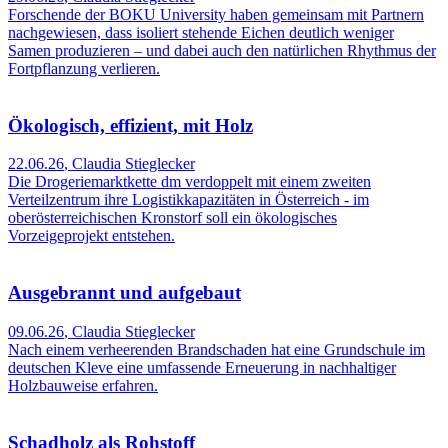
Forschende der BOKU University haben gemeinsam mit Partnern
nachgewiesen, dass isoliert stehende Eichen deutlich weniger
Samen produzieren – und dabei auch den natürlichen Rhythmus der
Fortpflanzung verlieren.
Ökologisch, effizient, mit Holz
22.06.26
,
Claudia Stieglecker
Die Drogeriemarktkette dm verdoppelt mit einem zweiten
Verteilzentrum ihre Logistikkapazitäten in Österreich - im
oberösterreichischen Kronstorf soll ein ökologisches
Vorzeigeprojekt entstehen.
Ausgebrannt und aufgebaut
09.06.26
,
Claudia Stieglecker
Nach einem verheerenden Brandschaden hat eine Grundschule im
deutschen Kleve eine umfassende Erneuerung in nachhaltiger
Holzbauweise erfahren.
Schadholz als Rohstoff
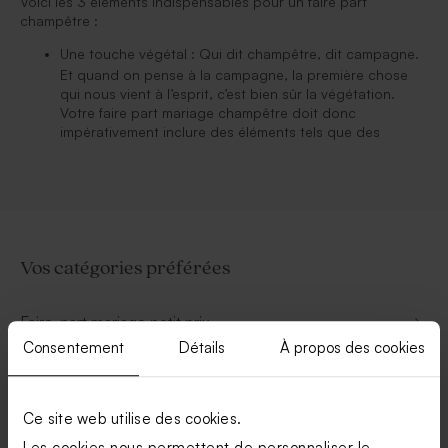
Voici les 3 éléments indispensables pour un faire part
champêtre :
Une touche végétal : Qui dit champêtre, dit campagne.
Et quand on pense à la campagne, la première chose
qui nous vient à l’esprit, c’est bien sûr la végétation.
Votre faire part mariage champêtre doit donc
impérativement inclure des éléments tels que des
Vos catégories préférées
Faire-part mariage petit prix
Consentement
Détails
À propos des cookies
Faire-part mariage champêtre
Ce site web utilise des cookies.
Faire-part mariage chic
Les cookies nous permettent de personnaliser le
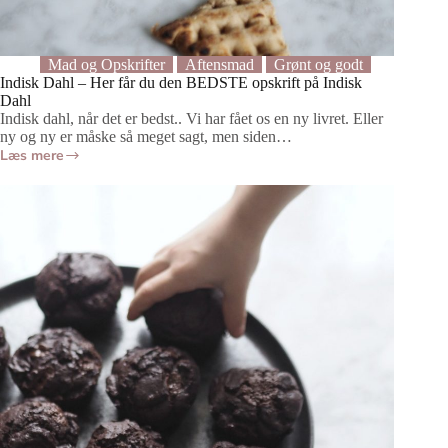
Mad og Opskrifter
Aftensmad
Grønt og godt
Indisk Dahl – Her får du den BEDSTE opskrift på Indisk
Dahl
Indisk dahl, når det er bedst.. Vi har fået os en ny livret. Eller
ny og ny er måske så meget sagt, men siden…
Læs mere
Indisk
Dahl
–
Her
får
du
den
BEDSTE
opskrift
på
Indisk
Dahl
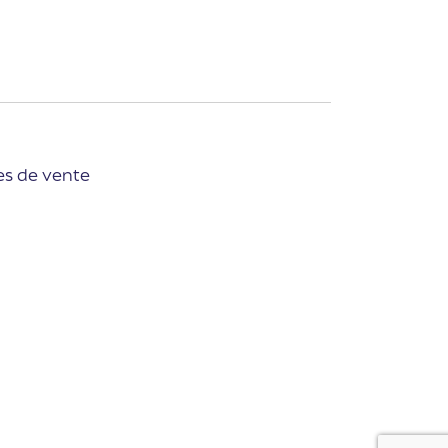
es de vente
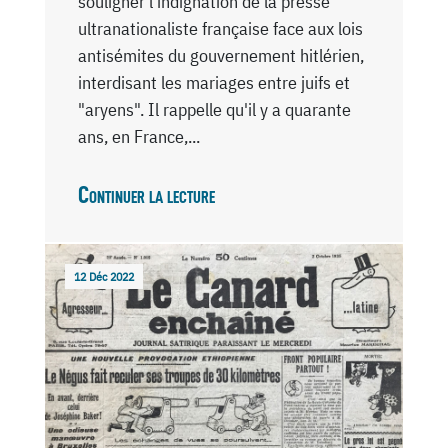
souligner l'indignation de la presse
ultranationaliste française face aux lois
antisémites du gouvernement hitlérien,
interdisant les mariages entre juifs et
"aryens". Il rappelle qu'il y a quarante
ans, en France,...
Continuer la lecture
12 Déc 2022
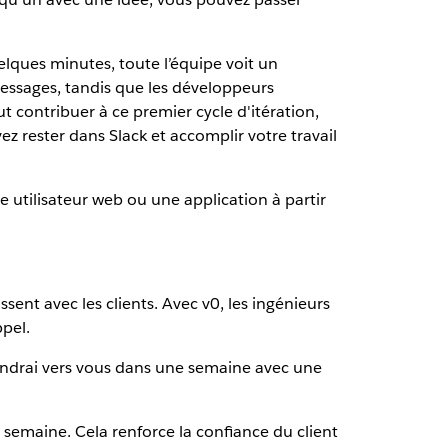
lques minutes, toute l’équipe voit un
messages, tandis que les développeurs
ut contribuer à ce premier cycle d'itération,
ez rester dans Slack et accomplir votre travail
 utilisateur web ou une application à partir
sent avec les clients. Avec v0, les ingénieurs
pel.
viendrai vers vous dans une semaine avec une
 semaine. Cela renforce la confiance du client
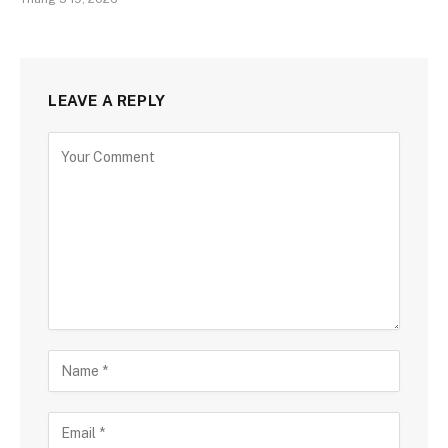
LEAVE A REPLY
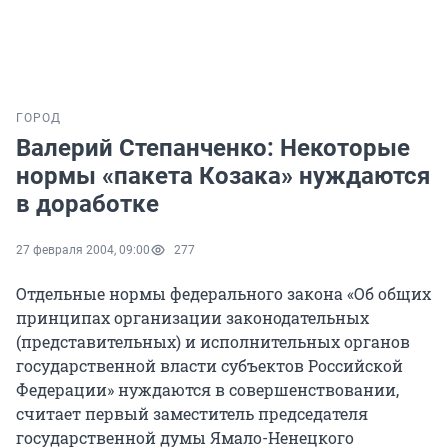
ГОРОД
Валерий Степанченко: Некоторые
нормы «пакета Козака» нуждаются
в доработке
27 февраля 2004, 09:00
277
Отдельные нормы федерального закона «Об общих
принципах организации законодательных
(представительных) и исполнительных органов
государственной власти субъектов Российской
Федерации» нуждаются в совершенствовании,
считает первый заместитель председателя
государственной думы Ямало-Ненецкого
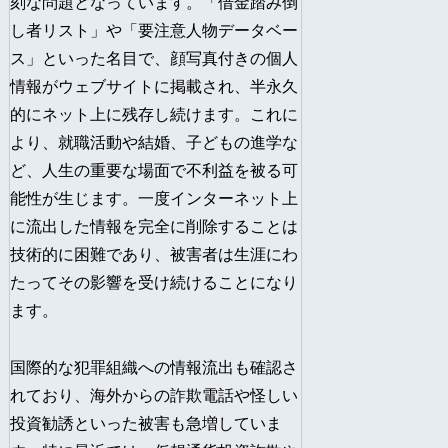
刻な問題となっています。「借金踏み倒
し者リスト」や「要注意人物データベー
ス」といった名目で、顔写真付きの個人
情報がウェブサイトに掲載され、半永久
的にネット上に残存し続けます。これに
より、就職活動や結婚、子どもの進学な
ど、人生の重要な場面で不利益を被る可
能性が生じます。一度インターネット上
に流出した情報を完全に削除することは
技術的に困難であり、被害者は生涯にわ
たってその影響を受け続けることになり
ます。
国際的な犯罪組織への情報流出も確認さ
れており、海外からの詐欺電話や怪しい
投資勧誘といった被害も急増していま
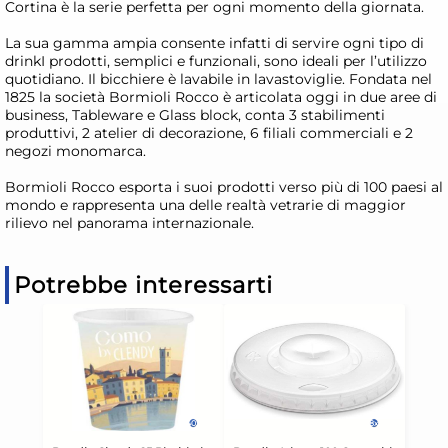
Cortina è la serie perfetta per ogni momento della giornata.
La sua gamma ampia consente infatti di servire ogni tipo di
drinkI prodotti, semplici e funzionali, sono ideali per l’utilizzo
quotidiano. Il bicchiere è lavabile in lavastoviglie. Fondata nel
1825 la società Bormioli Rocco è articolata oggi in due aree di
business, Tableware e Glass block, conta 3 stabilimenti
produttivi, 2 atelier di decorazione, 6 filiali commerciali e 2
negozi monomarca.
Bormioli Rocco esporta i suoi prodotti verso più di 100 paesi al
mondo e rappresenta una delle realtà vetrarie di maggior
rilievo nel panorama internazionale.
Potrebbe interessarti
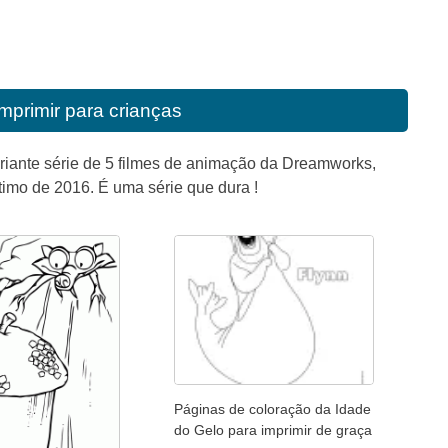
imprimir para crianças
ariante série de 5 filmes de animação da Dreamworks,
ltimo de 2016. É uma série que dura !
Páginas de coloração da Idade
do Gelo para imprimir de graça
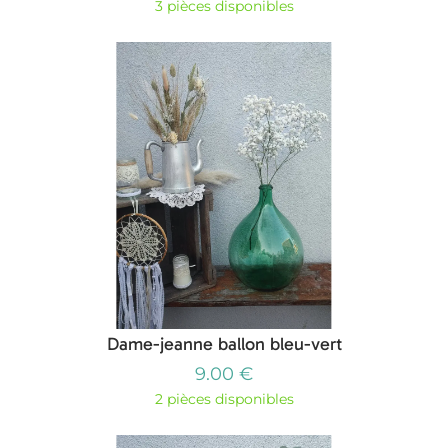
3 pièces disponibles
Dame-jeanne ballon bleu-vert
9.00 €
2 pièces disponibles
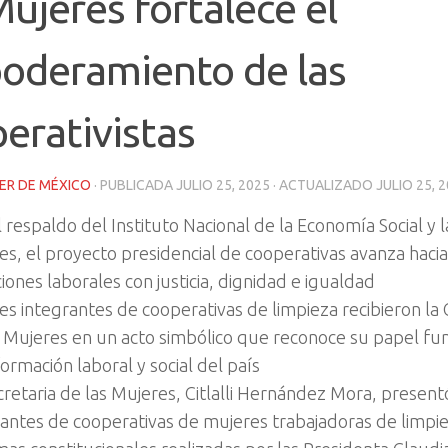
Mujeres fortalece el
oderamiento de las
erativistas
ER DE MÉXICO
· PUBLICADA
JULIO 25, 2025
· ACTUALIZADO
JULIO 25, 
 respaldo del Instituto Nacional de la Economía Social y l
s, el proyecto presidencial de cooperativas avanza hacia
iones laborales con justicia, dignidad e igualdad
s integrantes de cooperativas de limpieza recibieron la 
s Mujeres en un acto simbólico que reconoce su papel fu
ormación laboral y social del país
retaria de las Mujeres, Citlalli Hernández Mora, presentó 
antes de cooperativas de mujeres trabajadoras de limpiez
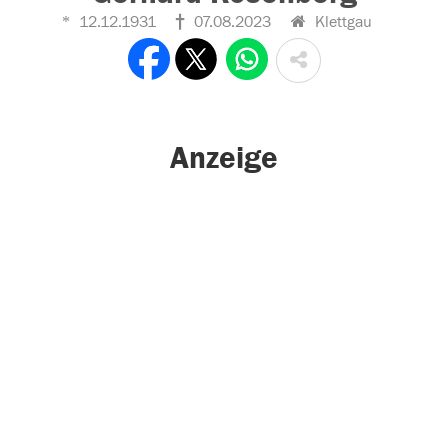
12.12.1931
07.08.2023
Klettgau
Anzeige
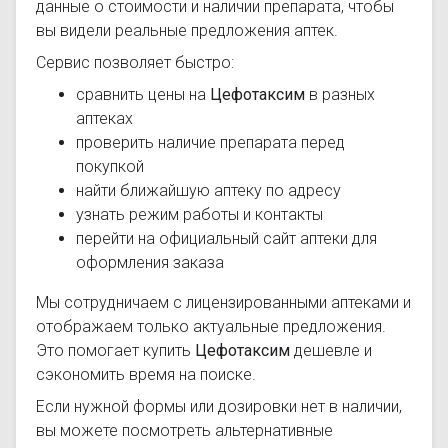
данные о стоимости и наличии препарата, чтобы
вы видели реальные предложения аптек.
Сервис позволяет быстро:
сравнить цены на
Цефотаксим
в разных
аптеках
проверить наличие препарата перед
покупкой
найти ближайшую аптеку по адресу
узнать режим работы и контакты
перейти на официальный сайт аптеки для
оформления заказа
Мы сотрудничаем с лицензированными аптеками и
отображаем только актуальные предложения.
Это помогает купить
Цефотаксим
дешевле и
сэкономить время на поиске.
Если нужной формы или дозировки нет в наличии,
вы можете посмотреть альтернативные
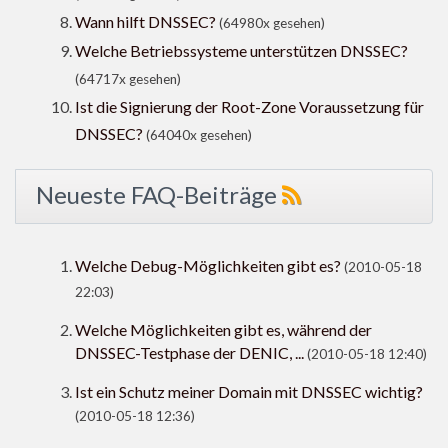
Wann hilft DNSSEC?
(64980x gesehen)
Welche Betriebssysteme unterstützen DNSSEC?
(64717x gesehen)
Ist die Signierung der Root-Zone Voraussetzung für
DNSSEC?
(64040x gesehen)
Neueste FAQ-Beiträge
Welche Debug-Möglichkeiten gibt es?
(2010-05-18
22:03)
Welche Möglichkeiten gibt es, während der
DNSSEC-Testphase der DENIC, ...
(2010-05-18 12:40)
Ist ein Schutz meiner Domain mit DNSSEC wichtig?
(2010-05-18 12:36)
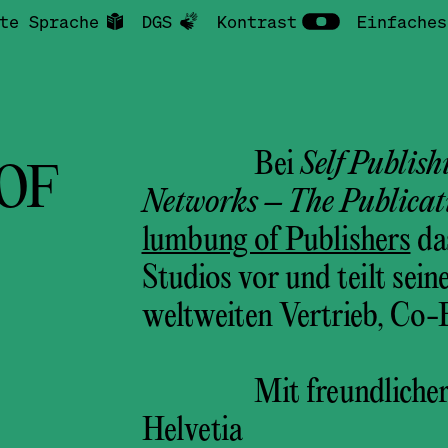
te Sprache
DGS
Kontrast
Einfaches
Bei
Self Publis
OF
Networks – The Publicat
lumbung of Publishers
da
Studios vor und teilt sei
weltweiten Vertrieb, Co-
Mit freundliche
Helvetia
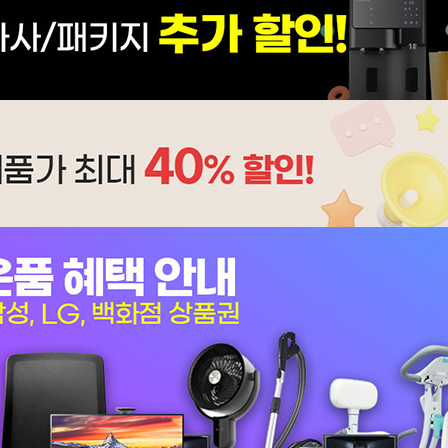
CHA-K700A | 32,900
CHA-G500A | 28,900
CHA-310BA | 24,900
AH-12H6050 | 27,900
AP-10H4553 | 23,900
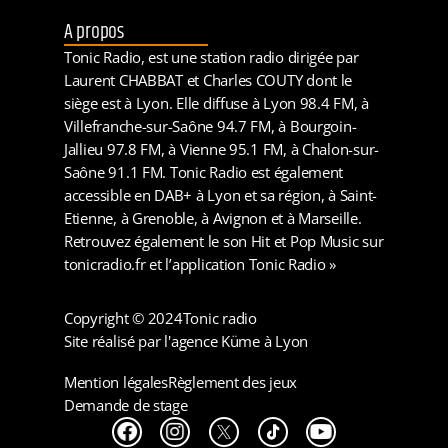
A propos
Tonic Radio, est une station radio dirigée par
Laurent CHABBAT et Charles COUTY dont le
siège est à Lyon. Elle diffuse à Lyon 98.4 FM, à
Villefranche-sur-Saône 94.7 FM, à Bourgoin-
Jallieu 97.8 FM, à Vienne 95.1 FM, à Chalon-sur-
Saône 91.1 FM. Tonic Radio est également
accessible en DAB+ à Lyon et sa région, à Saint-
Etienne, à Grenoble, à Avignon et à Marseille.
Retrouvez également le son Hit et Pop Music sur
tonicradio.fr et l’application Tonic Radio »
Copyright © 2024
Tonic radio
Site réalisé par l'agence Küme à Lyon
Mention légales
Règlement des jeux
Demande de stage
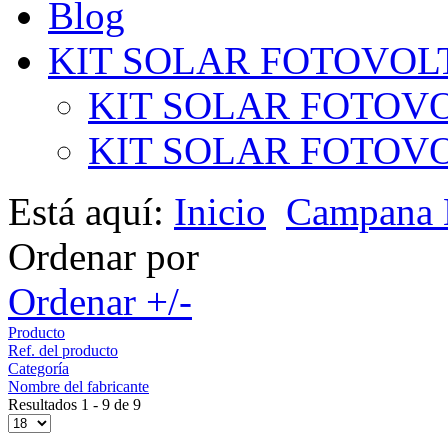
Blog
KIT SOLAR FOTOVOL
KIT SOLAR FOTOVO
KIT SOLAR FOTOVOL
Está aquí:
Inicio
Campana
Ordenar por
Ordenar +/-
Producto
Ref. del producto
Categoría
Nombre del fabricante
Resultados 1 - 9 de 9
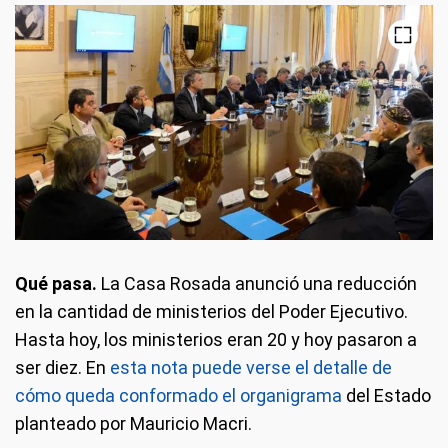
Qué pasa.
La Casa Rosada anunció una reducción
en la cantidad de ministerios del Poder Ejecutivo.
Hasta hoy, los ministerios eran 20 y hoy pasaron a
ser diez. En
esta nota puede verse el detalle de
cómo queda conformado el organigrama
del Estado
planteado por Mauricio Macri.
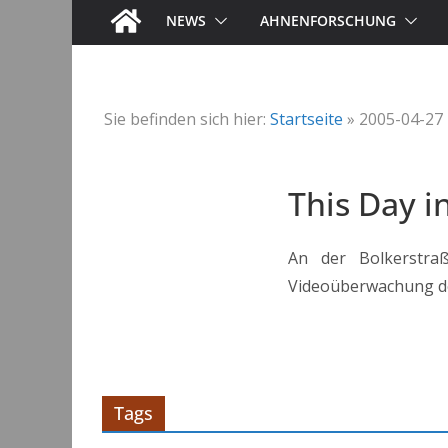
NEWS
AHNENFORSCHUNG
Sie befinden sich hier:
Startseite
»
2005-04-27
This Day i
An der Bolkerstra
Videoüberwachung de
Tags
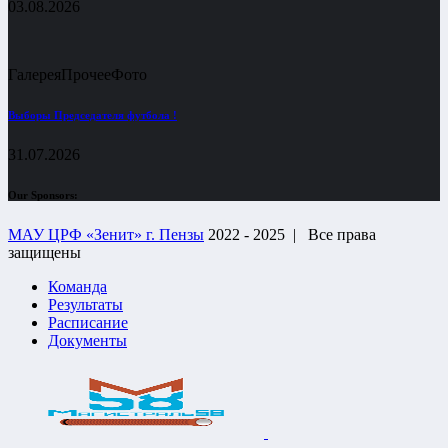
03.08.2026
Галерея
Прочее
Фото
Выборы Председателя футбола !
31.07.2026
Our Sponsors:
МАУ ЦРФ «Зенит» г. Пензы
2022 - 2025 |
Все права
защищены
Команда
Результаты
Расписание
Документы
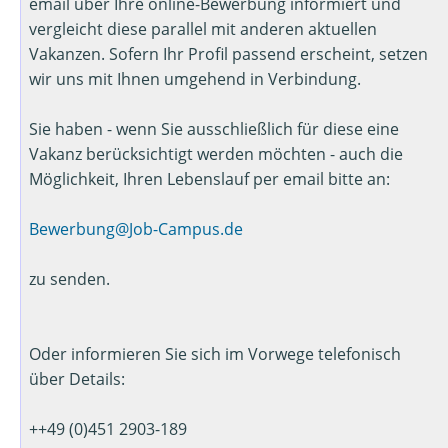
email über Ihre online-Bewerbung informiert und
vergleicht diese parallel mit anderen aktuellen
Vakanzen. Sofern Ihr Profil passend erscheint, setzen
wir uns mit Ihnen umgehend in Verbindung.
Sie haben - wenn Sie ausschließlich für diese eine
Vakanz berücksichtigt werden möchten - auch die
Möglichkeit, Ihren Lebenslauf per email bitte an:
Bewerbung@Job-Campus.de
zu senden.
Oder informieren Sie sich im Vorwege telefonisch
über Details:
++49 (0)451 2903-189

■ **TRY IT**:
Scan the data, and report each line that uses the word "препарата".

■ **ANSWER TO THE EXERCISE**:
данные о стоимости и наличии препарата, чтобы
проверить наличие препарата перед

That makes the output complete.